Dois artistas brasilienses com vivência europeia, que nos trazem universos dissimiles, mas que se aproximam como contrapontos, como as extremidades do círculo (o real) se encontram. Frente a essas duas trajetórias, damos um Viva à Subjetividade, aquela que teima em resistir como conceito, num tempo histórico avassalador, onde as individualidades estão mais e mais padronizadas. Um Viva também à pintura e ao desenho!
Hermusche reitera, com grande impacto visual, os signos, os símbolos, a linguagem da violência, da realidade e da tecnologia invasoras; Pedro Alvim revisita signos e símbolos da história da arte e da cultura ocidental, relendo-os pelo viés da citação, da homenagem (algumas vezes comovedora, como em “Medusa” e em “Spitzberg”) e, mesmo, do humor.
Hermusche nos crava no peito uma bala perdida. Pedro Alvim faz com que nos percamos em seus lugares de ficção. Une-os, o cenário aberto e devastador desta capital apocalíptica – espaço para coreografias assustadoras, mas também espaço para aventuras de um olhar inquieto, que reinventa.
Hermusche traz a agressividade do que vemos e ouvimos na mídia, aliás, do que não aguentamos mais ler e ouvir. Como diz no texto autoral de apresentação, ele retrata o poder das corporações, do capital e seu discurso único, do perigo do estilo de vida contemporâneo, do isolamento das individualidades, do horror da política muito bem expresso em um dos grandes quadros da mostra.
Pedro Alvim traz a possibilidade da momentânea evasão desse mundo – em suas pinturas, nos perdemos no imaginário de outros tempos, um flanar pela pintura em si. As evocações de uma ficção surpreendente, de um autor que é como o alter ego daquele (o mesmo) que escreve o “Libreto” distribuído na mostra, libreto de uma ópera cifrada, ao mesmo tempo bufa e nostálgica – a própria mostra.

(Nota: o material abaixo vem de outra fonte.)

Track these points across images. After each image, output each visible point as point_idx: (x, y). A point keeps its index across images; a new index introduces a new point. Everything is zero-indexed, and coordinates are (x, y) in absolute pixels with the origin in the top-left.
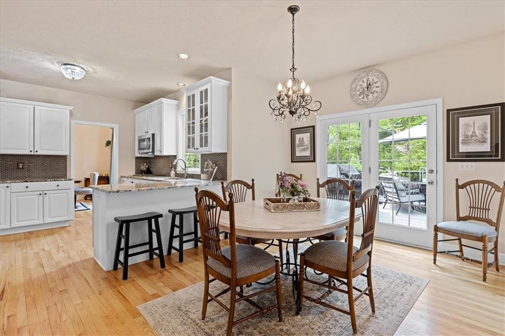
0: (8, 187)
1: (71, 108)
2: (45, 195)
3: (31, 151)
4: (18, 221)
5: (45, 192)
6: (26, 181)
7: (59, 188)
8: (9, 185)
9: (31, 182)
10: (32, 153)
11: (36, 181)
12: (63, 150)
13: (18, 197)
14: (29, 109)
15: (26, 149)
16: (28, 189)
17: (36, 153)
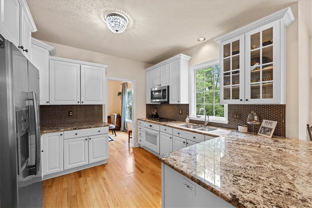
0: (61, 135)
1: (106, 66)
2: (89, 140)
3: (78, 102)
4: (69, 164)
5: (90, 137)
6: (76, 129)
7: (100, 133)
8: (62, 133)
9: (79, 129)
10: (79, 104)
11: (83, 129)
12: (101, 101)
13: (70, 143)
14: (77, 67)
15: (75, 101)
16: (77, 136)
17: (82, 104)
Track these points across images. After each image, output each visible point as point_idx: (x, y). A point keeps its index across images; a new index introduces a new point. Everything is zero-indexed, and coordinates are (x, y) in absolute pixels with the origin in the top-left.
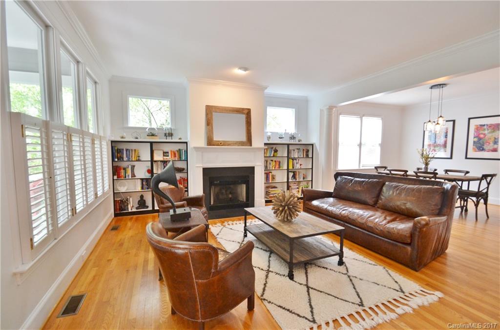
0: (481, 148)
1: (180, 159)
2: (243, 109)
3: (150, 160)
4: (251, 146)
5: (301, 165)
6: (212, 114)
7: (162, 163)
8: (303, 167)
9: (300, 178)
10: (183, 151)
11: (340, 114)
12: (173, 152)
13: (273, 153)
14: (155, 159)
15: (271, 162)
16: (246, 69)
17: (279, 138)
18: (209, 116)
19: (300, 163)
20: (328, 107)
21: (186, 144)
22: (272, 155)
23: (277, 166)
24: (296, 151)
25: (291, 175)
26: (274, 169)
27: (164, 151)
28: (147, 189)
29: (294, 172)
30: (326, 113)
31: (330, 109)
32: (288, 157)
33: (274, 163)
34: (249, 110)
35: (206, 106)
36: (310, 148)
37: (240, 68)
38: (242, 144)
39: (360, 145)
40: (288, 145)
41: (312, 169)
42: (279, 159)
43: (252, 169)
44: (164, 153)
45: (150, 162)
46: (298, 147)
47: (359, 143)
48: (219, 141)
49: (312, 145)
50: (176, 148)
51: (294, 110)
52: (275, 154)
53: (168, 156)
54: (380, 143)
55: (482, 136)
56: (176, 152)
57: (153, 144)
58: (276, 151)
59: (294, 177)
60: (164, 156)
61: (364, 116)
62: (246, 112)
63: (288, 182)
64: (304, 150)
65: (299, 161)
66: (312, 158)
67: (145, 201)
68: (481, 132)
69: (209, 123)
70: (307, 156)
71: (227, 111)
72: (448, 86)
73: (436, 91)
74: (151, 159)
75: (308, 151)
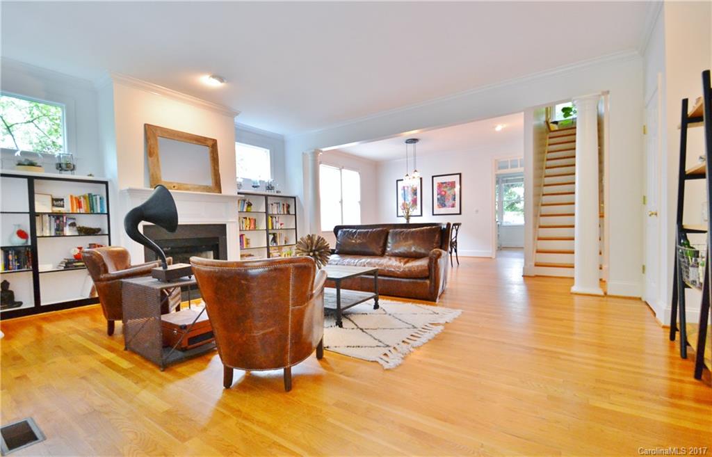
0: (442, 205)
1: (91, 211)
2: (206, 139)
3: (28, 211)
4: (221, 193)
5: (281, 224)
6: (156, 140)
7: (53, 219)
8: (283, 227)
9: (281, 242)
10: (98, 197)
11: (320, 163)
12: (76, 198)
13: (246, 206)
14: (37, 210)
15: (244, 220)
16: (221, 80)
17: (253, 186)
18: (152, 141)
19: (280, 222)
20: (313, 151)
21: (104, 185)
22: (245, 210)
23: (252, 226)
24: (275, 205)
25: (271, 237)
26: (248, 229)
27: (54, 198)
28: (18, 268)
29: (274, 234)
30: (310, 158)
31: (316, 153)
32: (266, 212)
33: (248, 221)
34: (215, 141)
35: (145, 125)
36: (292, 203)
37: (214, 77)
38: (207, 189)
39: (341, 202)
40: (266, 197)
41: (296, 229)
42: (253, 216)
43: (223, 228)
44: (53, 200)
45: (28, 215)
46: (277, 200)
47: (340, 200)
48: (171, 183)
49: (295, 198)
50: (81, 191)
51: (268, 151)
52: (249, 208)
53: (63, 206)
54: (359, 200)
55: (443, 193)
56: (82, 199)
57: (35, 181)
58: (250, 205)
59: (274, 240)
60: (53, 205)
61: (343, 168)
62: (210, 143)
63: (268, 247)
64: (283, 205)
65: (280, 220)
66: (295, 215)
67: (12, 293)
68: (443, 189)
69: (150, 152)
70: (288, 213)
71: (181, 137)
72: (420, 141)
73: (411, 146)
74: (30, 209)
75: (288, 207)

A arte contemporânea é assim múltipla, com mil faces, híbrida, impossível de restringir – como o mundo de hoje, que nos escapa, fluido, líquido, escorrendo como nas pinturas de Pedro Alvim, ao mesmo tempo que se afirma concreto e cruel, como no trabalho de Hermusche. Necessitamos da arte política de Wagner Hermusche, necessitamos da arte atemporal de Pedro Alvim. Brasilienses, fujam para os museus!